Knowing your customer or client is actually borne out of common sense. Even con men act differently when they meet people they know. Complete strangers may not enjoy such benefit. People are said to always put their money where their mouths are. For an MFI this should be interpreted to mean putting your money only in the hands of those you know. So how come microfinance institutions often disobey this rule? The answer is very simple. In Nigeria, the culture of being in a hurry and rushing to gain advantage has taken root. Well, this is part of society’s response to the perennial shortage of most basic things. We rush for everything imaginable. That may work everywhere else but unfortunately not in microfinancing.
The first duty of lending officers is to engage with the community within which the institution is planted. This will expose them to the culture of the people. The cultural background of clients is very important. It is sometimes the most important driving force in their credit behaviour. There are people who see loans or any money from other people, especially financial institutions, as something that must never be repaid; but as their share of the national cake. If this kind of culture is prevalent, then walking into such people and booking credit without deep interaction is like a stroll in a minefield.
Having properly engaged with the community, the loan officer now has the opportunity not only to understand their cultural beliefs, but also to see if his business model fits into their culture. Some cultures may inhibit his business and run contrary to his business model. The problem is that many microfinance institutions have no business model. They do much of their lending on the spur of the moment and at whim. That is a terrible thing to do. When you deal with people whose fortunes could change at the blink of an eye, then you must know the meaning of staying close to clients.
Microfinance is actually more demanding of intimate interaction with clients than regular banking. Here, the clients hardly have proper fixed addresses. Moreover, their names do not pop out when you go to Google and, in fact, they can relocate very easily, if push comes to shove. How to deal with some of these challenges has been the focus of much research. The lending methodologies that became standard for microfinancing came about in the course of looking for how to depersonalize the individual client in the transaction.

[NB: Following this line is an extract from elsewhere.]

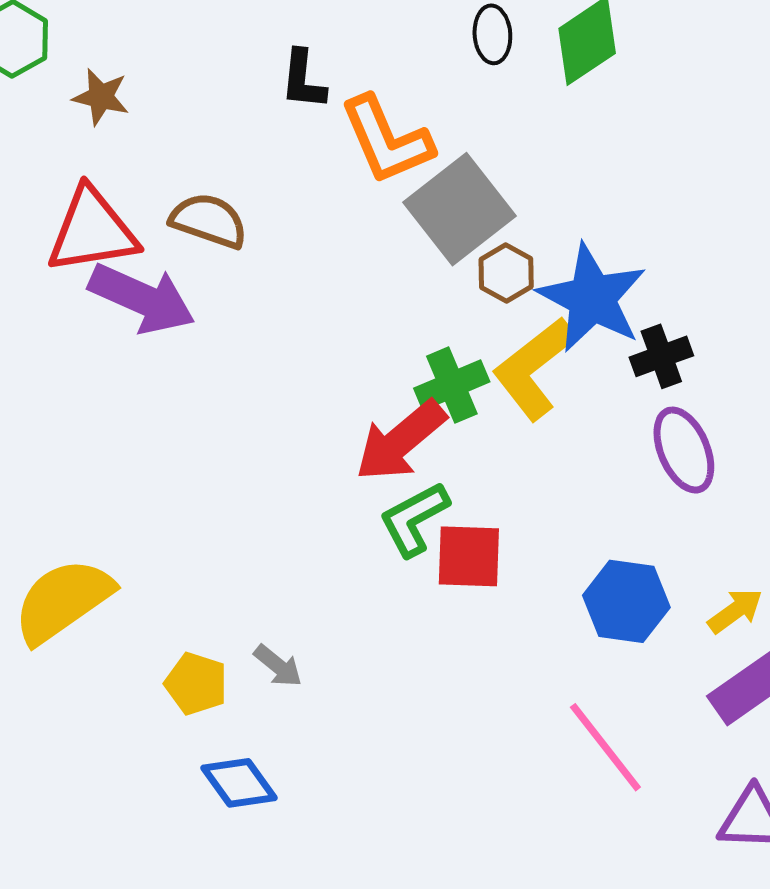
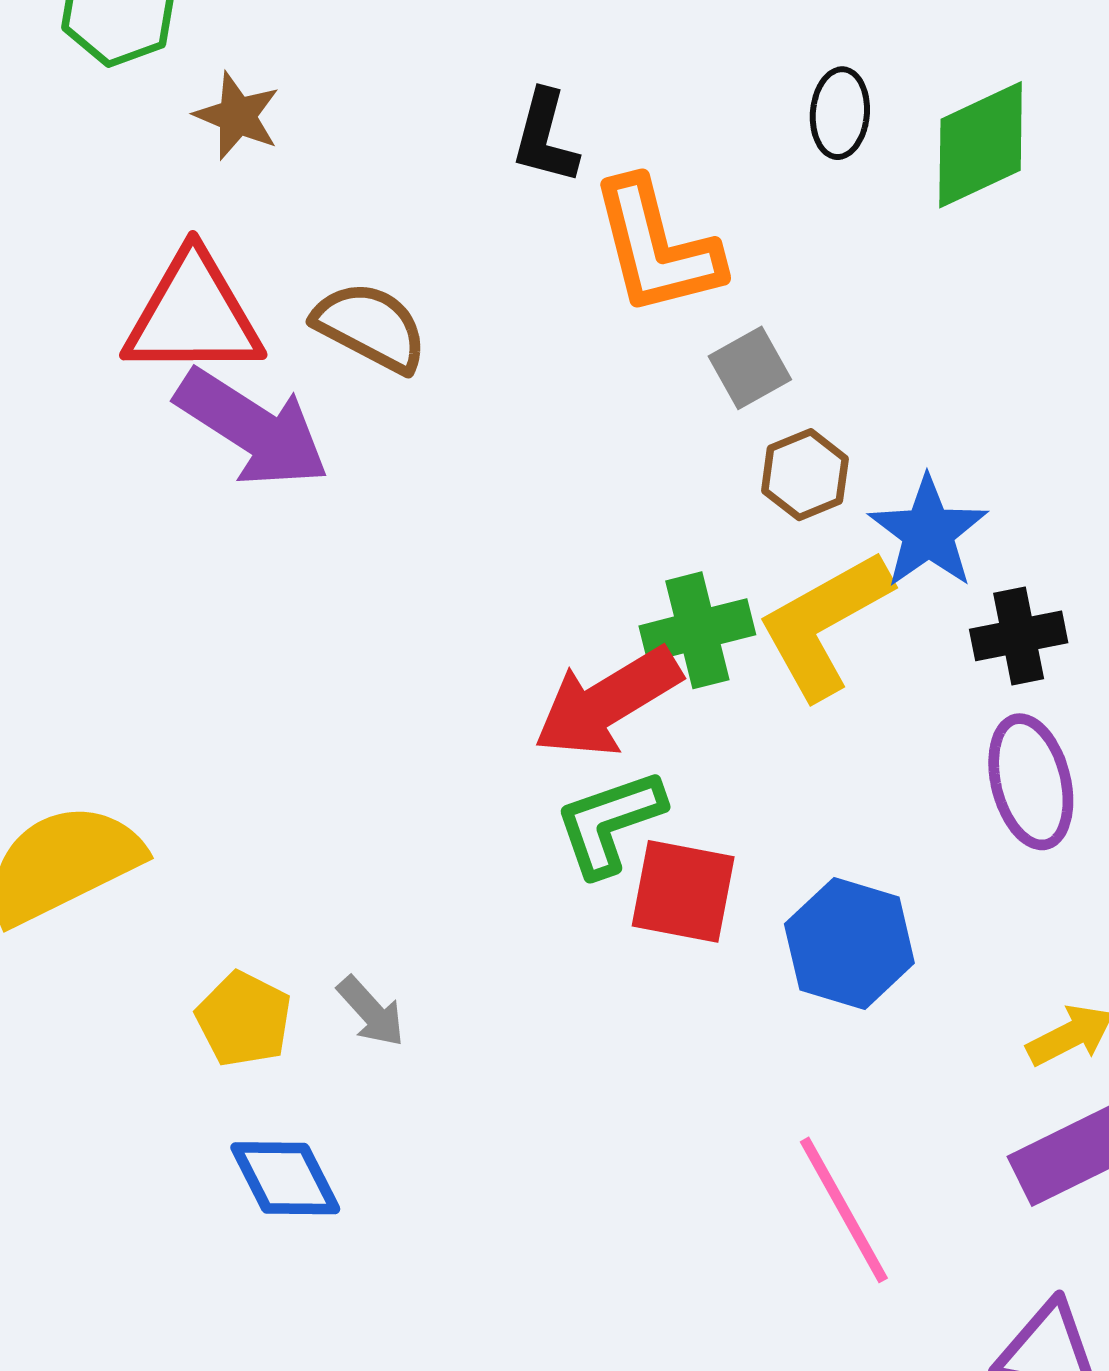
gray square: (460, 209) -> (750, 368), size x0.5
blue star: (592, 298) -> (928, 532), size x0.7
blue hexagon: (626, 601) -> (849, 943), moved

However, practitioners will agree that those methodologies have their own limitations and somehow we find that it is difficult to truly depersonalize the credit as to overlook the borrower completely. So the individual borrower, though a member of a proper group that can be trusted, still has to be reachable to take some level of responsibility for his repayment. The evolving trend today is that group lending that tended to hide the individual client or put him in the background is no longer the vogue.
The evolution of commercial microfinancing even makes it more imperative to bring the individual to the fore. And the individual client is becoming more assertive and would prefer to take responsibility for his loans. So, whether we are using group or individual lending methodology, we cannot over-emphasize the need for proper understanding of the clients we serve in microfinancing.
There is no better way to pick up vital information on the environment and people than staying close, talking to and listening to them. It is from this kind of interaction that we learn the truth about the client’s business, products, cash flow, seasonality facts about the business, past or present borrowing history etc. For an environment in which credit bureaux have not fully evolved, operators need nobody to advise them on the value of a little extra work that better secures their loans.
Patience is one virtue that has taken flight from this part of the world. The race for growth and pursuit of market share has led to a lot of impatience among operators, even in areas where patience ought to be the hallmark. Microfinance practitioners should do a personal test in this regard. Just ask yourself how well you know the clients to whom you have given your money. Are you close to the cooperatives whose members have your money? In the absence of their leaders, can you reach the members of the group to whom you lend?
Successful poverty lending requires that you engage the client and literally suck him in and then exchange financial resources of savings or loans.You must sight the client, hear the sound of his voice and then do business with him. In other words, microfinance is a matter of sight and sound. Those two must be in place before you can fruitfully lend.